EXCERPT PROVIDED:
- - -
# Pictures



## Asa (Jun 2, 2007)

Hey, if anyone wants to put their photos of the ultimate mantid hideout, put them here :!:


----------



## OGIGA (Jun 3, 2007)

What's an ultimate mantid hideout? Where mantises like to hide?


----------



## Rick (Jun 3, 2007)

I find plenty hiding here.


----------



## Asa (Jun 3, 2007)

> What's an ultimate mantid hideout? Where mantises like to hide?


Correct. Where mantises like to hide in the wild.


----------



## Rick (Jun 3, 2007)

> > What's an ultimate mantid hideout? Where mantises like to hide?
> 
> 
> Correct. Where mantises like to hide in the wild.


I just posted a place. Weedy lots, meadows, etc.


----------



## Asa (Jun 3, 2007)

How many do you usually find there, Rick?


----------



## Rick (Jun 3, 2007)

> How many do you usually find there, Rick?


In the fall I could find probably 100 chinese and few carolina if I wanted.


----------



## Asa (Jun 3, 2007)

Wow, where do you live?


----------



## OGIGA (Jun 3, 2007)

Holy moly... no wonder you can find so many ooths.


----------



## Asa (Jun 3, 2007)

I never find any mantids. If I'm lucky the most I'll find in a hard day of searching might be ten.


----------



## Rick (Jun 3, 2007)

> Wow, where do you live?


Not far from you. You will have areas like that too. Just gotta find them.


----------



## Asa (Jun 3, 2007)

> > Wow, where do you live?
> 
> 
> Not far from you. You will have areas like that too. Just gotta find them.


That looks like a place near Woodbridge. What time of day and of year do you find them?


----------



## Rick (Jun 3, 2007)

> > > Wow, where do you live?
> >
> >
> > Not far from you. You will have areas like that too. Just gotta find them.
> ...


I'm not in your state though. Anytime of day is fine. They are adults in the fall so therefore they're easier to find. They are also more active as the males are searching for females and the females are eating big due to developing eggs.
- - -
Pick up the forum thread on where mantises hide and write the next few posts after its final one.
- - -
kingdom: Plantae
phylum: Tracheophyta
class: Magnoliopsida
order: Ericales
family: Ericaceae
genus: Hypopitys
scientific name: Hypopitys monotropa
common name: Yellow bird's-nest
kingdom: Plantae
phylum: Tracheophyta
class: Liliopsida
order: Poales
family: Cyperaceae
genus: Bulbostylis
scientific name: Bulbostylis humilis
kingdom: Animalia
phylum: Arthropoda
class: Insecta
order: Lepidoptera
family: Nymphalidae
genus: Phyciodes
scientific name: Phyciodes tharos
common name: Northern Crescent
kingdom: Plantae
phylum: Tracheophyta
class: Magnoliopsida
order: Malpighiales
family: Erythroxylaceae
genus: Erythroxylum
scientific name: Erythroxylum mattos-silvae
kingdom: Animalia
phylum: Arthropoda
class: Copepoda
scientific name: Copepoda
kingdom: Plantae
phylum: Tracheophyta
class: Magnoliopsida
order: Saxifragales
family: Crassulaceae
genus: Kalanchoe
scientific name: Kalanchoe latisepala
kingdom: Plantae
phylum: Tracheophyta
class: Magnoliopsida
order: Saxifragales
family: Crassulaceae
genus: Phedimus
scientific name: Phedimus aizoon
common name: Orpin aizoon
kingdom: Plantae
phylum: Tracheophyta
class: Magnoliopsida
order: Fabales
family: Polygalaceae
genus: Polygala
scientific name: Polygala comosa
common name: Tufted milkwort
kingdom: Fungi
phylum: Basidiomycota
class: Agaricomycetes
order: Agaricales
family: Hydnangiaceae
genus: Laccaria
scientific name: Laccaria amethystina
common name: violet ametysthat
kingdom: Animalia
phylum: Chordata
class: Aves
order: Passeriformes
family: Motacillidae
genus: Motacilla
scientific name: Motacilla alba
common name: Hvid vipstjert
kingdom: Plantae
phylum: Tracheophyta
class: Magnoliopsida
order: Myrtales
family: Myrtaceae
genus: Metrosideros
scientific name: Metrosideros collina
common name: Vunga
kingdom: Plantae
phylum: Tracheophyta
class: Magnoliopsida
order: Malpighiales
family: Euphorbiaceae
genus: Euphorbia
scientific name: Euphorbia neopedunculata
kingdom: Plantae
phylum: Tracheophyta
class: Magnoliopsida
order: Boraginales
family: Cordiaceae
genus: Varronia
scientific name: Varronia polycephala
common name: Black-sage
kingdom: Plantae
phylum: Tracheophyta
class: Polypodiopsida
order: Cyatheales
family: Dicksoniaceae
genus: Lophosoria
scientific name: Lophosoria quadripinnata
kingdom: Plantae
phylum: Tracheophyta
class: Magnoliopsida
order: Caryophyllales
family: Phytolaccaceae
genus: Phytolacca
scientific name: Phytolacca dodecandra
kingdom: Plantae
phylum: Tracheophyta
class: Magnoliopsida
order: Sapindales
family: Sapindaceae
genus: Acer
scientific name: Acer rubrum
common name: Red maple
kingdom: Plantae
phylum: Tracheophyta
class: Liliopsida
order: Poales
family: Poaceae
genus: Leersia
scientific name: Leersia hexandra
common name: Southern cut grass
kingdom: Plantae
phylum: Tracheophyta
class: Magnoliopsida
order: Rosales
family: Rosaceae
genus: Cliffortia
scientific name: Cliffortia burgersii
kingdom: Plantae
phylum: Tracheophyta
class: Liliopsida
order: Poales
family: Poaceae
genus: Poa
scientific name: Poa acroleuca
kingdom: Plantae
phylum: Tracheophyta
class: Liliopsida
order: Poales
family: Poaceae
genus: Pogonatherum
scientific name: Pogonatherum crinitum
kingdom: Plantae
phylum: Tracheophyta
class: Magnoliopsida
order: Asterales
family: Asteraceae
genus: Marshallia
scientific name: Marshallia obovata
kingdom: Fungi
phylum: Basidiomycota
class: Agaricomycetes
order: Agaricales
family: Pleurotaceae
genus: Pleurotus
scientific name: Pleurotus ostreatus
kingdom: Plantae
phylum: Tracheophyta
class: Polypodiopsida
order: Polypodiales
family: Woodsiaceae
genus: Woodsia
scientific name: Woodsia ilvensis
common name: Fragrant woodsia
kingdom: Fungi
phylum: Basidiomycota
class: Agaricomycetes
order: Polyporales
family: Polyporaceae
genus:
- - -
FINAL ANSWER:
----------



## Asa (Jun 3, 2007)

Thanks I have a place a lot like that.  

Now does anybody else have a place to post?


----------



## Rick (Jun 3, 2007)

That place I posted is full of grasshoppers and bees. And it's really brushy with knee to chest high weeds.


----------



## Asa (Jun 3, 2007)

Mine has grasshoppers, but no bees. Which is just as well, because I hate them.


----------



## luketheluke (Jun 4, 2007)

wish we had mantids in the wild here


----------



## Asa (Jun 5, 2007)

Does no one have any place besides Rick?


----------



## Isis (Jun 5, 2007)

Mediterranian grasslands are full of Ameles, Iris, Mantis etc. You can go with a bugnet and sweep through the grass.

There is no magical mantis-gathering places, just practise and you find some eventually.


----------



## Asa (Jun 5, 2007)

I know that. I just want some pictures is all.


----------



## hibiscusmile (Jun 5, 2007)

I have a place like that, and me and the dog always come back with ticks


----------



## Asa (Jun 6, 2007)

> I have a place like that, and me and the dog always come back with ticks


Uhh... don't bring your dog.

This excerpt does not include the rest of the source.